[Records drawn from a dataset]

——

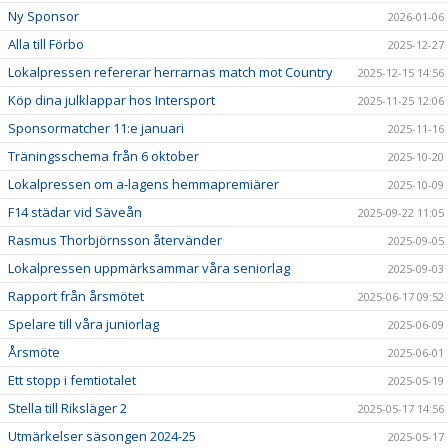
Ny Sponsor
2026-01-06
Alla till Förbo
2025-12-27
Lokalpressen refererar herrarnas match mot Country
2025-12-15 14:56
Köp dina julklappar hos Intersport
2025-11-25 12:06
Sponsormatcher 11:e januari
2025-11-16
Träningsschema från 6 oktober
2025-10-20
Lokalpressen om a-lagens hemmapremiärer
2025-10-09
F14 städar vid Säveån
2025-09-22 11:05
Rasmus Thorbjörnsson återvänder
2025-09-05
Lokalpressen uppmärksammar våra seniorlag
2025-09-03
Rapport från årsmötet
2025-06-17 09:52
Spelare till våra juniorlag
2025-06-09
Årsmöte
2025-06-01
Ett stopp i femtiotalet
2025-05-19
Stella till Riksläger 2
2025-05-17 14:56
Utmärkelser säsongen 2024-25
2025-05-17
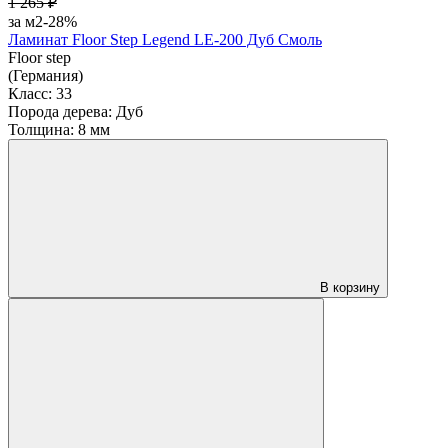
1 265 ₽
за м2
-28%
Ламинат Floor Step Legend LE-200 Дуб Смоль
Floor step
(Германия)
Класс:
33
Порода дерева:
Дуб
Толщина:
8 мм
В корзину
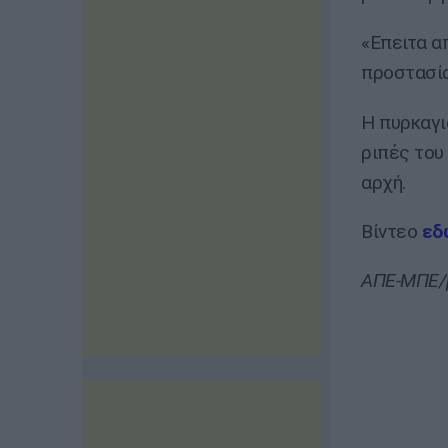
«Επειτα α
προστασία
Η πυρκαγι
ριπές του
αρχή.
Βίντεο
εδ
ΑΠΕ-ΜΠΕ/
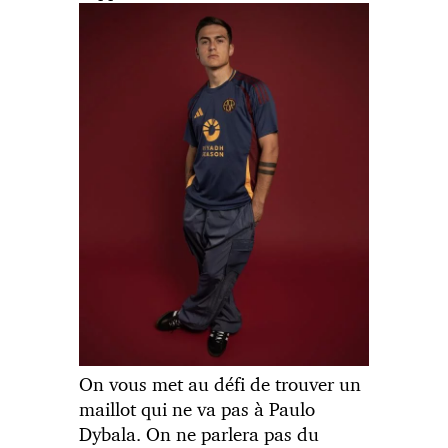
On vous met au défi de trouver un
maillot qui ne va pas à Paulo
Dybala. On ne parlera pas du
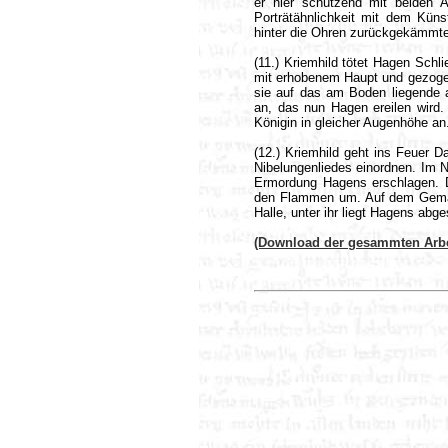
er hier schützend mit beiden 
Porträtähnlichkeit mit dem Künst
hinter die Ohren zurückgekämmte
(11.) Kriemhild tötet Hagen Schli
mit erhobenem Haupt und gezoge
sie auf das am Boden liegende 
an, das nun Hagen ereilen wird. 
Königin in gleicher Augenhöhe an
(12.) Kriemhild geht ins Feuer D
Nibelungenliedes einordnen. Im N
Ermordung Hagens erschlagen. D
den Flammen um. Auf dem Gemäld
Halle, unter ihr liegt Hagens abg
(Download der gesammten Arbe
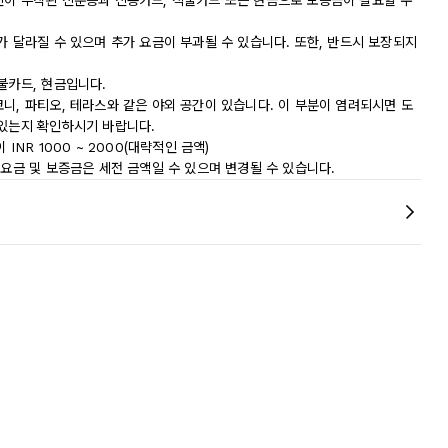
진이 부착된 신분증과 신용카드, 직불카드 또는 현금으로 보증금이 필요할 수
가 달라질 수 있으며 추가 요금이 부과될 수 있습니다. 또한, 반드시 보장되지
불카드, 현금입니다.
니, 파티오, 테라스와 같은 야외 공간이 있습니다. 이 부분이 염려되시면 도
 있는지 확인하시기 바랍니다.
이 INR 1000 ~ 2000(대략적인 금액)
 요금 및 보증금은 세전 금액일 수 있으며 변경될 수 있습니다.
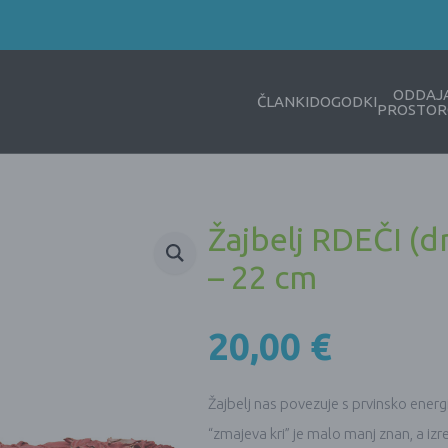
ODDAJ
ČLANKI
DOGODKI
PROSTOR
Žajbelj RDEČI (d
– 22 cm
20,00
€
Žajbelj nas povezuje s prvinsko energ
“zmajeva kri” je malo manj znan, a i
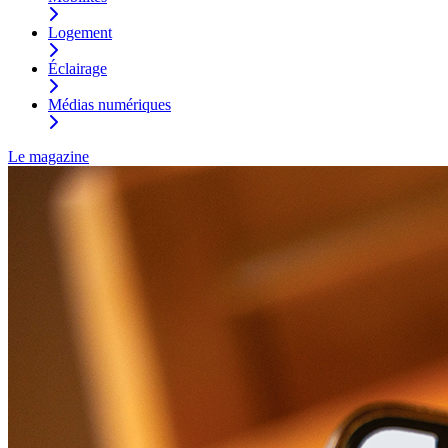
Logement
Éclairage
Médias numériques
Le magazine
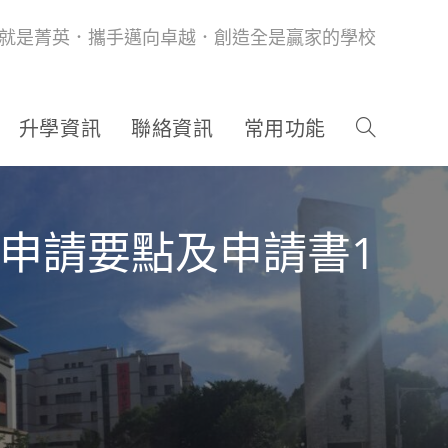
就是菁英．攜手邁向卓越．創造全是贏家的學校
升學資訊
聯絡資訊
常用功能
金申請要點及申請書1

——

■ **PROMPT**
If a line in the records includes the string "Floor", copy it.

■ **RESULT OF THIS TASK**
Ламинат Floor Step Legend LE-200 Дуб Смоль
Floor step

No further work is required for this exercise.